PROMPT
Reproduce the rows below, replacing every occurrence of "Abstiegssystem" with "Relegationssystem" and changing nothing else. Leave the pictures out of your output.

Rows from a dataset
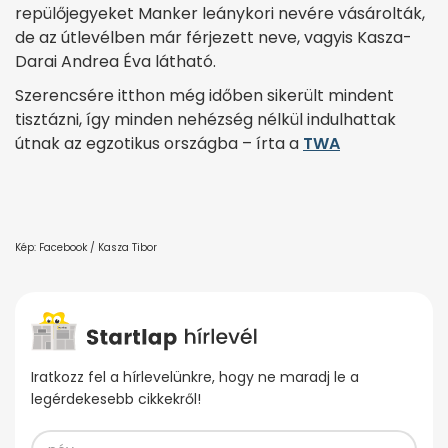
repülőjegyeket Manker leánykori nevére vásárolták,
de az útlevélben már férjezett neve, vagyis Kasza-
Darai Andrea Éva látható.
Szerencsére itthon még időben sikerült mindent
tisztázni, így minden nehézség nélkül indulhattak
útnak az egzotikus országba – írta a
TWA
Kép: Facebook / Kasza Tibor
Iratkozz fel a hírlevelünkre, hogy ne maradj le a
legérdekesebb cikkekről!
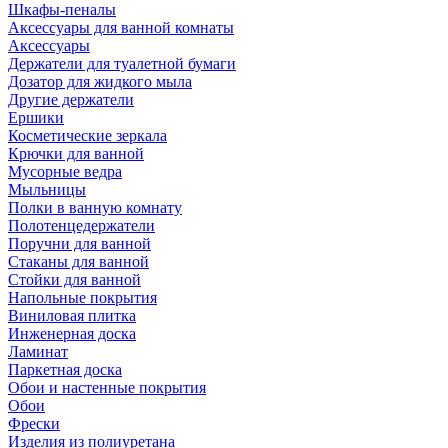
Шкафы-пеналы
Аксессуары для ванной комнаты
Аксессуары
Держатели для туалетной бумаги
Дозатор для жидкого мыла
Другие держатели
Ершики
Косметические зеркала
Крючки для ванной
Мусорные ведра
Мыльницы
Полки в ванную комнату
Полотенцедержатели
Поручни для ванной
Стаканы для ванной
Стойки для ванной
Напольные покрытия
Виниловая плитка
Инженерная доска
Ламинат
Паркетная доска
Обои и настенные покрытия
Обои
Фрески
Изделия из полиуретана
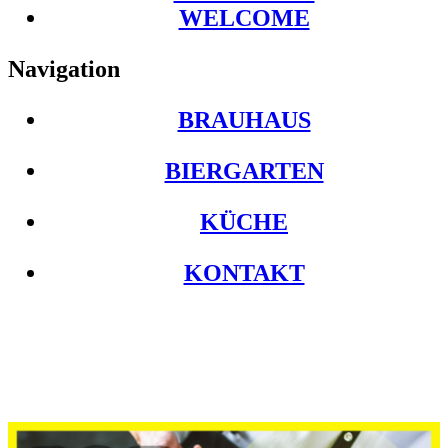
WELCOME
Navigation
BRAUHAUS
BIERGARTEN
KÜCHE
KONTAKT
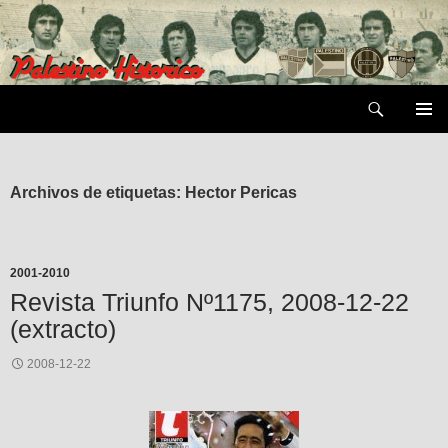
Saltar
al
contenido
Buscar
MENÚ
PRIMAR
Archivos de etiquetas: Hector Pericas
2001-2010
Revista Triunfo Nº1175, 2008-12-22
(extracto)
2008-12-22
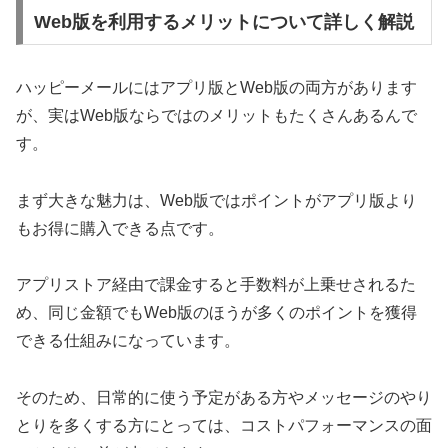
Web版を利用するメリットについて詳しく解説
ハッピーメールにはアプリ版とWeb版の両方があります
が、実はWeb版ならではのメリットもたくさんあるんで
す。
まず大きな魅力は、Web版ではポイントがアプリ版より
もお得に購入できる点です。
アプリストア経由で課金すると手数料が上乗せされるた
め、同じ金額でもWeb版のほうが多くのポイントを獲得
できる仕組みになっています。
そのため、日常的に使う予定がある方やメッセージのやり
とりを多くする方にとっては、コストパフォーマンスの面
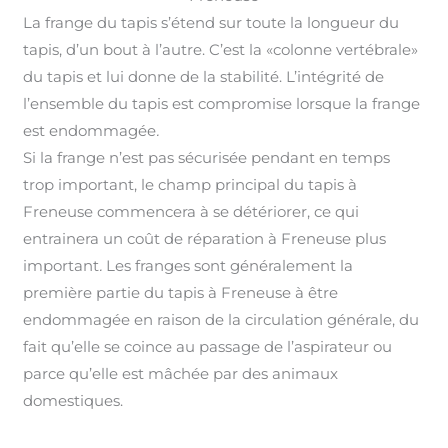
La frange du tapis s’étend sur toute la longueur du
tapis, d’un bout à l’autre. C’est la «colonne vertébrale»
du tapis et lui donne de la stabilité. L’intégrité de
l’ensemble du tapis est compromise lorsque la frange
est endommagée
.
Si la frange n’est pas sécurisée pendant en temps
trop important, le champ principal du tapis à
Freneuse commencera à se détériorer, ce qui
entrainera un coût de réparation à Freneuse plus
important
.
Les franges sont généralement la
première partie du tapis à Freneuse à être
endommagée en raison de la circulation générale, du
fait qu’elle se coince au passage de l’aspirateur ou
parce qu’elle est mâchée par des animaux
domestiques.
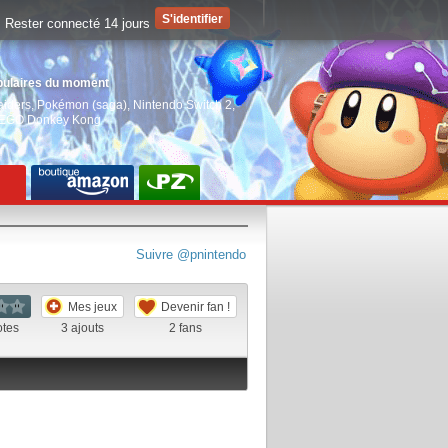
Rester connecté 14 jours
pulaires du moment
aiders
,
Pokémon (saga)
,
Nintendo Switch 2
,
EGO Donkey Kong
Suivre @pnintendo
Mes jeux
Devenir fan !
otes
3
ajouts
2
fans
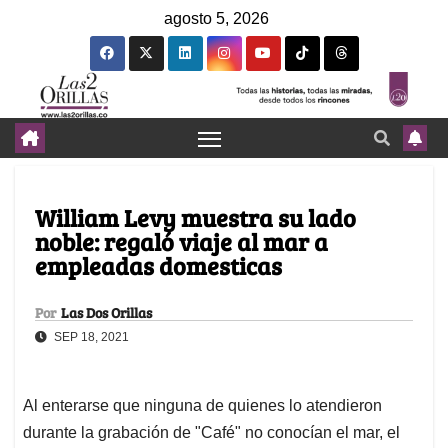
agosto 5, 2026
William Levy muestra su lado
noble: regaló viaje al mar a
empleadas domesticas
Por
Las Dos Orillas
SEP 18, 2021
Al enterarse que ninguna de quienes lo atendieron
durante la grabación de "Café" no conocían el mar, el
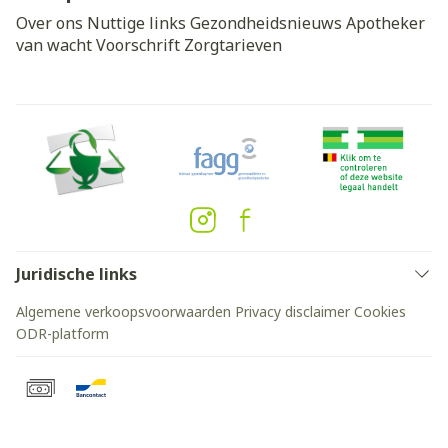
Over ons
Nuttige links
Gezondheidsnieuws
Apotheker
van wacht
Voorschrift
Zorgtarieven
Juridische links
Algemene verkoopsvoorwaarden
Privacy disclaimer
Cookies
ODR-platform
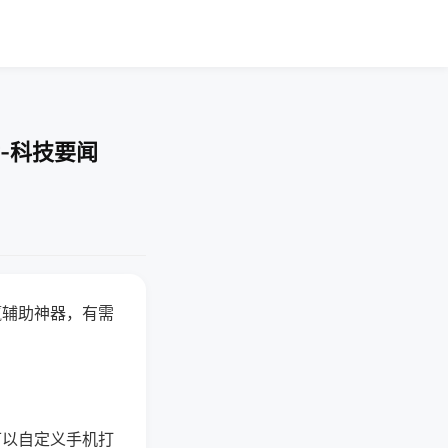
-科技要闻
赢辅助神器，有需
可以自定义手机打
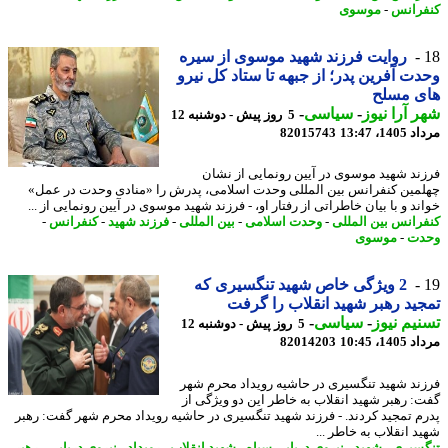
رانس
-
موسوی
روایت فرزند شهید موسوی از سیره
ت آفرین پدر؛ از جبهه تا ستاد کل نیرو
ی مسلح
 آرا نیوز
-
سیاسی
-
5 روز پیش - دوشنبه 12
1، 13:47
82015743
ند شهید موسوی در آیین رونمایی از نشان
مین کنفرانس بین المللی وحدت اسلامی، پدرش را «منادی وحدت در عمل»
د و با بیان خاطراتی از رفتار او، - فرزند شهید موسوی در آیین رونمایی از ...
رانس بین المللی
-
وحدت اسلامی
-
بین المللی
-
فرزند شهید
-
کنفرانس
-
دت
-
موسوی
2 ویژگی خاص شهید تنگسیری که
ید رهبر شهید انقلاب را گرفت
یم نیوز
-
سیاسی
-
5 روز پیش - دوشنبه 12
1، 10:45
82014203
ند شهید تنگسیری در حاشیه رویداد محرم شهر
: رهبر شهید انقلاب به خاطر این دو ویژگی از
م تمجید کردند. - فرزند شهید تنگسیری در حاشیه رویداد محرم شهر گفت: رهبر
د انقلاب به خاطر ...
سیری
-
شهید
-
نیروی دریایی سپاه
-
شهید انقلاب
-
رویداد
-
نیروی دریایی
-
رهبر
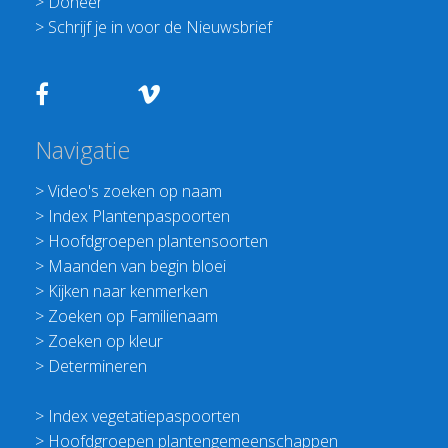
>
Doneer
>
Schrijf je in voor de Nieuwsbrief
Navigatie
>
Video's zoeken op naam
>
Index Plantenpaspoorten
>
Hoofdgroepen plantensoorten
>
Maanden van begin bloei
>
Kijken naar kenmerken
>
Zoeken op Familienaam
>
Zoeken op kleur
>
Determineren
>
Index vegetatiepaspoorten
>
Hoofdgroepen plantengemeenschappen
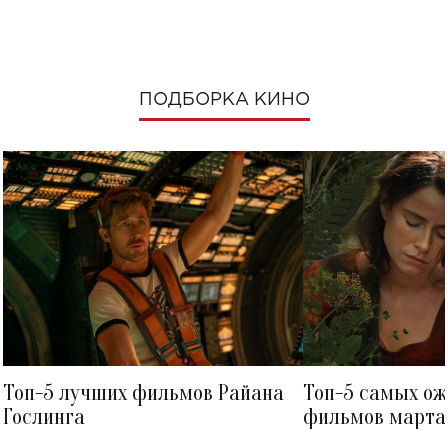
ПОДБОРКА КИНО
Топ-5 лучших фильмов Райана
Топ-5 самых о
Гослинга
фильмов марта 
посмотреть в к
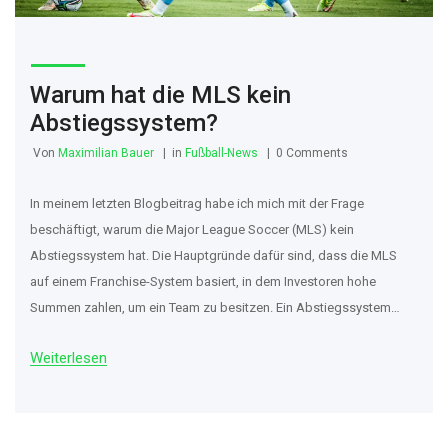
Warum hat die MLS kein
Abstiegssystem?
Von
Maximilian Bauer
in
Fußball-News
0 Comments
In meinem letzten Blogbeitrag habe ich mich mit der Frage
beschäftigt, warum die Major League Soccer (MLS) kein
Abstiegssystem hat. Die Hauptgründe dafür sind, dass die MLS
auf einem Franchise-System basiert, in dem Investoren hohe
Summen zahlen, um ein Team zu besitzen. Ein Abstiegssystem
würde den Wert dieser Investitionen gefährden. Zudem ist die
Weiterlesen
Entwicklung des Fußballs in den USA noch im Aufbau und ein
Abstiegssystem könnte das Wachstum bremsen. Schließlich ist
die MLS auch auf den finanziellen Erfolg angewiesen und
Abstiegs-Dramen könnten die Attraktivität der Liga verringern.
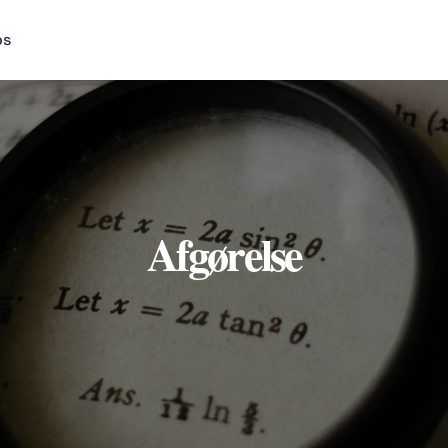
os
Afgørelse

EXERCISE RESPONSE
repülőjegyeket Manker leánykori nevére vásárolták,
de az útlevélben már férjezett neve, vagyis Kasza-
Darai Andrea Éva látható.
Szerencsére itthon még időben sikerült mindent
tisztázni, így minden nehézség nélkül indulhattak
útnak az egzotikus országba – írta a
TWA
Kép: Facebook / Kasza Tibor
Iratkozz fel a hírlevelünkre, hogy ne maradj le a
legérdekesebb cikkekről!
Шкафы-пеналы
Аксессуары для ванной комнаты
Аксессуары
Держатели для туалетной бумаги
Дозатор для жидкого мыла
Другие держатели
Ершики
Косметические зеркала
Крючки для ванной
Мусорные ведра
Мыльницы
Полки в ванную комнату
Полотенцедержатели
Поручни для ванной
Стаканы для ванной
Стойки для ванной
Напольные покрытия
Виниловая плитка
Инженерная доска
Ламинат
Паркетная доска
Обои и настенные покрытия
Обои
Фрески
Изделия из полиуретана
WELCOME
Navigation
BRAUHAUS
BIERGARTEN
KÜCHE
KONTAKT
Saltar
al
contenido
Buscar
MENÚ
PRIMAR
Archivos de etiquetas: Hector Pericas
2001-2010
Revista Triunfo Nº1175, 2008-12-22
(extracto)
2008-12-22
Web版を利用するメリットについて詳しく解説
ハッピーメールにはアプリ版とWeb版の両方があります
が、実はWeb版ならではのメリットもたくさんあるんで
す。
まず大きな魅力は、Web版ではポイントがアプリ版より
もお得に購入できる点です。
アプリストア経由で課金すると手数料が上乗せされるた
め、同じ金額でもWeb版のほうが多くのポイントを獲得
できる仕組みになっています。
そのため、日常的に使う予定がある方やメッセージのやり
とりを多くする方にとっては、コストパフォーマンスの面
La frange du tapis s’étend sur toute la longueur du
tapis, d’un bout à l’autre. C’est la «colonne vertébrale»
du tapis et lui donne de la stabilité. L’intégrité de
l’ensemble du tapis est compromise lorsque la frange
est endommagée
.
Si la frange n’est pas sécurisée pendant en temps
trop important, le champ principal du tapis à
Freneuse commencera à se détériorer, ce qui
entrainera un coût de réparation à Freneuse plus
important
.
Les franges sont généralement la
première partie du tapis à Freneuse à être
endommagée en raison de la circulation générale, du
fait qu’elle se coince au passage de l’aspirateur ou
parce qu’elle est mâchée par des animaux
domestiques.
Rester connecté 14 jours
pulaires du moment
aiders
,
Pokémon (saga)
,
Nintendo Switch 2
,
EGO Donkey Kong
Suivre @pnintendo
Mes jeux
Devenir fan !
otes
3
ajouts
2
fans
agosto 5, 2026
William Levy muestra su lado
noble: regaló viaje al mar a
empleadas domesticas
Por
Las Dos Orillas
SEP 18, 2021
Al enterarse que ninguna de quienes lo atendieron
durante la grabación de "Café" no conocían el mar, el
Over ons
Nuttige links
Gezondheidsnieuws
Apotheker
van wacht
Voorschrift
Zorgtarieven
Juridische links
Algemene verkoopsvoorwaarden
Privacy disclaimer
Cookies
ODR-platform
-科技要闻
赢辅助神器，有需
可以自定义手机打
رانس
-
موسوی
روایت فرزند شهید موسوی از سیره
ت آفرین پدر؛ از جبهه تا ستاد کل نیرو
ی مسلح
 آرا نیوز
-
سیاسی
-
5 روز پیش - دوشنبه 12
1، 13:47
82015743
ند شهید موسوی در آیین رونمایی از نشان
مین کنفرانس بین المللی وحدت اسلامی، پدرش را «منادی وحدت در عمل»
د و با بیان خاطراتی از رفتار او، - فرزند شهید موسوی در آیین رونمایی از ...
رانس بین المللی
-
وحدت اسلامی
-
بین المللی
-
فرزند شهید
-
کنفرانس
-
دت
-
موسوی
2 ویژگی خاص شهید تنگسیری که
ید رهبر شهید انقلاب را گرفت
یم نیوز
-
سیاسی
-
5 روز پیش - دوشنبه 12
1، 10:45
82014203
ند شهید تنگسیری در حاشیه رویداد محرم شهر
: رهبر شهید انقلاب به خاطر این دو ویژگی از
م تمجید کردند. - فرزند شهید تنگسیری در حاشیه رویداد محرم شهر گفت: رهبر
د انقلاب به خاطر ...
سیری
-
شهید
-
نیروی دریایی سپاه
-
شهید انقلاب
-
رویداد
-
نیروی دریایی
-
رهبر
>
Doneer
>
Schrijf je in voor de Nieuwsbrief
Navigatie
>
Video's zoeken op naam
>
Index Plantenpaspoorten
>
Hoofdgroepen plantensoorten
>
Maanden van begin bloei
>
Kijken naar kenmerken
>
Zoeken op Familienaam
>
Zoeken op kleur
>
Determineren
>
Index vegetatiepaspoorten
>
Hoofdgroepen plantengemeenschappen
ПОДБОРКА КИНО
Топ-5 лучших фильмов Райана
Топ-5 самых о
Гослинга
фильмов марта 
посмотреть в к
Warum hat die MLS kein
Relegationssystem?
Von
Maximilian Bauer
in
Fußball-News
0 Comments
In meinem letzten Blogbeitrag habe ich mich mit der Frage
beschäftigt, warum die Major League Soccer (MLS) kein
Relegationssystem hat. Die Hauptgründe dafür sind, dass die MLS
auf einem Franchise-System basiert, in dem Investoren hohe
Summen zahlen, um ein Team zu besitzen. Ein Relegationssystem
würde den Wert dieser Investitionen gefährden. Zudem ist die
Weiterlesen
Entwicklung des Fußballs in den USA noch im Aufbau und ein
Relegationssystem könnte das Wachstum bremsen. Schließlich ist
die MLS auch auf den finanziellen Erfolg angewiesen und
Abstiegs-Dramen könnten die Attraktivität der Liga verringern.
os
Afgørelse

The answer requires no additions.